Networked Publics

When talking about social changes in the wake of the digital media revolution the concept of “networked publics” (see Kazys  Varnelis (ed), “Networked Publics” MIT Press 2008) is useful and interesting. If there is such a thing as a global network society, it would be reasonable to assume that the public sphere is in some way conditioned by networked information and communication technologies (NICT). Mizuko Ito in the Introduction to the collection of essays on topics such as place, culture, politics, and media, summarizes the affordances of NICT in terms of four “technosocial trends;” 1) the accessibility to digital tools and networks; 2) many-to-many and peer-to-peer forms of distribution; 3) the creation of value at the edges of the network; and 4) aggregation of culture and information.  These trends produce “networked publics,” that is “a linked set of social, cultural, and technological developments” that replace the public sphere of traditional mass media societies; a public sphere  that was, after all, nothing more than an audience of consumers, a silent majority, or the anonymous masses.

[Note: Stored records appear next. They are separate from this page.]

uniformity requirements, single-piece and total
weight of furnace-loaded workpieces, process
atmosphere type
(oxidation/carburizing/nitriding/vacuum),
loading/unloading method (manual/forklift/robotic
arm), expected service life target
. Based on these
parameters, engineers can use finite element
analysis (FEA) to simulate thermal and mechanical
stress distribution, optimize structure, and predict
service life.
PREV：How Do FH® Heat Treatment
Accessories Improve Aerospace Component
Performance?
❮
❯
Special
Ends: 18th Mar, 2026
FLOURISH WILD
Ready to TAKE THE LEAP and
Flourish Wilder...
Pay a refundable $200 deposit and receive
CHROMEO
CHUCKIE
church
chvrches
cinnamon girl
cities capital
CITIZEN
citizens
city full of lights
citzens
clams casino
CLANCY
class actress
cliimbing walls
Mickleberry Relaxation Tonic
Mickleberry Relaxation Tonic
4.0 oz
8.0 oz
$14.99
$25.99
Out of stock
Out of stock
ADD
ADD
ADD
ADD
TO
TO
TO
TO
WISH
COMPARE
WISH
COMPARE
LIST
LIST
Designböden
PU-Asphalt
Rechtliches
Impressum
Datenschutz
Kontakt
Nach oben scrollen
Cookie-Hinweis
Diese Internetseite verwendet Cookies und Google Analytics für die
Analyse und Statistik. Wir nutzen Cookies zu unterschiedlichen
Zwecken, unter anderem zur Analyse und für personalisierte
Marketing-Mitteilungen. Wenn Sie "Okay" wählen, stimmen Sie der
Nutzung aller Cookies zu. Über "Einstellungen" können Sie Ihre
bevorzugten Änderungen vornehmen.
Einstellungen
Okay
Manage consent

Accessibility means that networked publics are always-on, always-connected, and always producing and exchanging information. They are prosumers and sharers, establishing bottom up standards for value, engagement, and concern, and therefore not bound to centralized control in the creation and use of information. They are above all involved in a “many-to-many” communication that in the past was simply not possible. Traditional social theory recognizes the possibility of either one-to-one interaction in small groups, or when the group gets too large, one-to-many communication, but not many-to-many. When everyone starts talking to everyone in a large group, there is chaos. Only after space and time has ceased to be primary conditions of communication and virtual layers can be added to physical reality has many-to-many communication become possible. The result is networked publics, that is, everybody interacting. As Clay Shirky put it, it has become incredibly easy to form groups and coordinate collaborative action. Is this not what the public does in a democratic society, or at least, what it is supposed to do?

Ito remarks that “We are still very much in the midst of negotiating appropriate social norms in this area of layered presence.” (6) Perhaps this is the reason why the concept of “networked publics” is not only interesting, but also problematic. To begin with, networked publics are plural; we are not talking about the THE public sphere by which Habermas characterized modern democratic societies. One society has one public, who is responsible through deliberative democratic processes to legitimate government power and policy. The many publics that Varnelis and Friedberg in their contribution “Place: The Networking of Public Space” find distributed throughout networked society tend not to be responsible to, or even interested in, the legitimation of political power. This view is partially corrected in the contribution on politics by Lim and Kann, who point to the, albeit relatively unimportant, impact of online-deliberation in today’s world. A second problem is that to speak of publics as “networked” puts the network in the active mode and the public in the passive.  Publics are worked on, influenced, even constructed by the net. Instead of speaking of the public sphere as being “networked,” perhaps it would have been fruitful to speak of “net-working,” that is, to speak of the work that goes into building, maintaining, and transforming networks.

The focus on the various actors and activities of networking instead of the state of being networked would have allowed the authors to focus on the unresolved issue of those “social norms” that, after all, guide, inform, steer, and condition the actions of networking.  Even though Varnelis admits in the Conclusion to this important book that the “network has become the dominant cultural logic” (145), that “today connection is more important than division,” and that therefore our time “is distinctly different” from Postmodernism,  he laments that ”we situate ourselves less as individuals and more as the product of multiple networks.” The autonomy and individuality of the self dissolves into “a pure collection of links.” Along with this change in the self comes a new attitude toward privacy. Privacy is no longer important. Without privacy the subject has no boundaries and finally disappears, is fragmented, dispersed into the networks.  Postmodernism returns with a vengeance: “Under network culture, then, the waning of the subject that began under postmodernism grows ever greater.” (154) Appealing to the net won’t help when all that is left is a self that has been dissolved into Derrida’s “endlessly deferred play of language.”

The reader cannot escape the impression that the idea of “networked publics” is caught between an awareness that things have changed, a vision of a new era and a recalcitrant Postmodernism. But the way forward has been clearly indicated: take a look at what networkers are doing; discover the underlying social norms guiding their actions, so to speak, the “pragmatics” of networking, and describe these norms as the conditions for creating social order in a global network society in which the self has become information and action networking.